Third Stage – Surprise, I enjoyed it

“I had hot cereal for breakfast and enjoyed it. One day I had the most wonderful soup for lunch. I didn’t think I’d like it, but I did. I had a cup of hot water instead of tea one night and it was actually very nice.” “I left food this week and no one died. I said no thanks to alcohol at dinner one night and no one seemed to care.”

Stage four: the new shape becomes the comfortable and preferred shape

However, it’s important to know that the attachment you seem to feel for certain foods isn’t based on how much you love that particular food. Rather, it indicates how addicted you are to falling asleep on that food. Thinking about food, getting food, eating food in a certain way, has become an integral part of your self-medication ritual. The idea of ​​not acting (not getting his drug) causes him great anxiety. You eat the item (bread, drink, candy, popcorn, etc.) to alleviate the discomfort caused by not eating the item. Consider not drinking coffee and having a headache and then having a cup of coffee to ease the discomfort caused by not drinking coffee. It’s like a puppy chasing its tail.

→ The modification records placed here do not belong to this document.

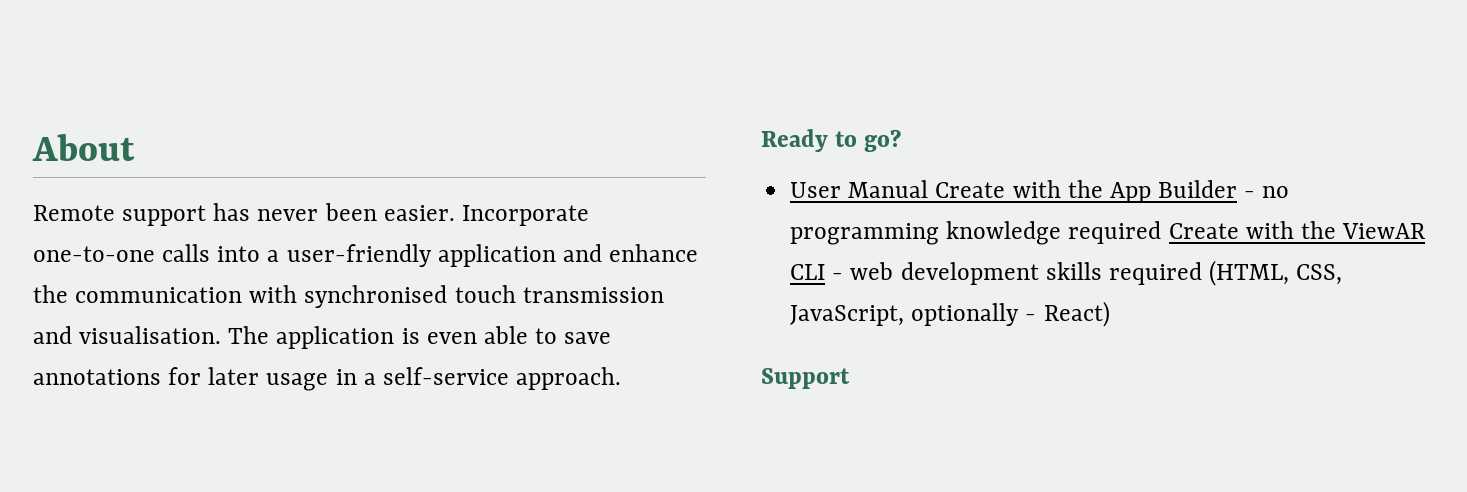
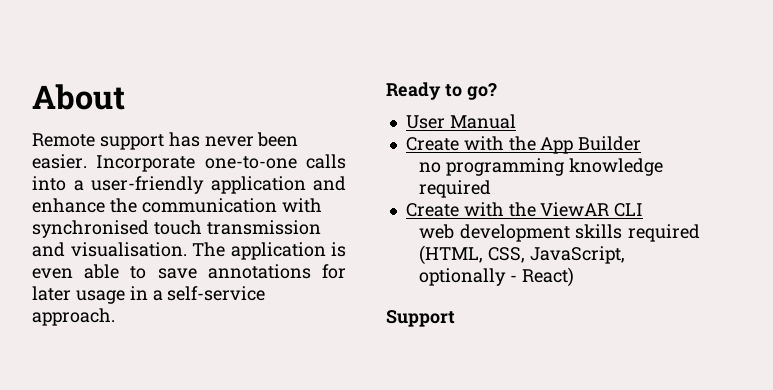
(929, 189) none -> (516, 121) //
[1244,191,1256,198] - -> (642, 143) //
(1162, 232) none -> (491, 189) //
[832,273,844,280] - -> (644, 210) //

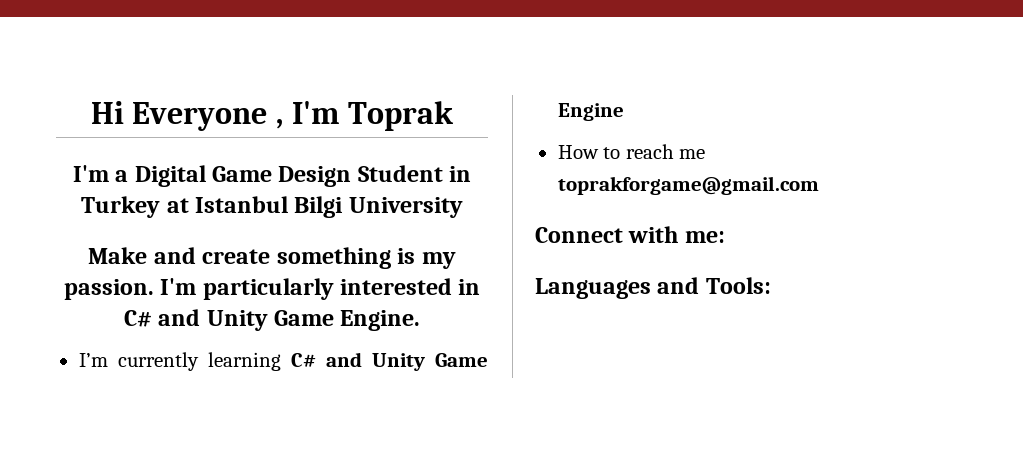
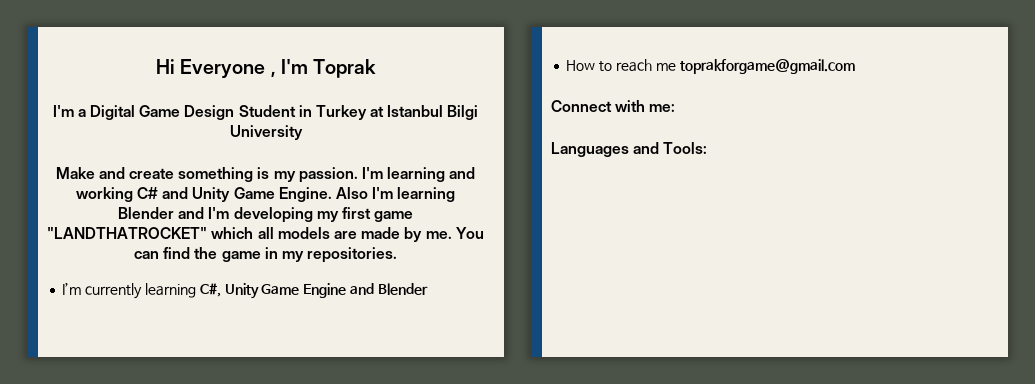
[202,278,481,300] particularly interested in -> [387,167,476,182] [75,187,133,202] learning and working
(421, 320) none -> [335,187,456,202] [117,207,414,223] [47,227,484,242] [133,247,398,263] Also I'm learning Blender and I'm developing my first game "LANDTHATROCKET" which all models are made by me. You can find the game in my repositories.
[290,352,362,367] C# and -> [199,283,221,297] C#,
(624, 112) none -> [349,283,428,295] and Blender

Knowing that there are four stages to breaking an addiction will help you be proactive in traveling through stages two and three and moving from resistance to change to knowing that the new way is the comfortable and preferred way. This information will free you from the eating rituals you use to calm your anger, anxiety, or other uncomfortable thoughts or feelings. Then you can deal with the feelings more directly, more appropriately.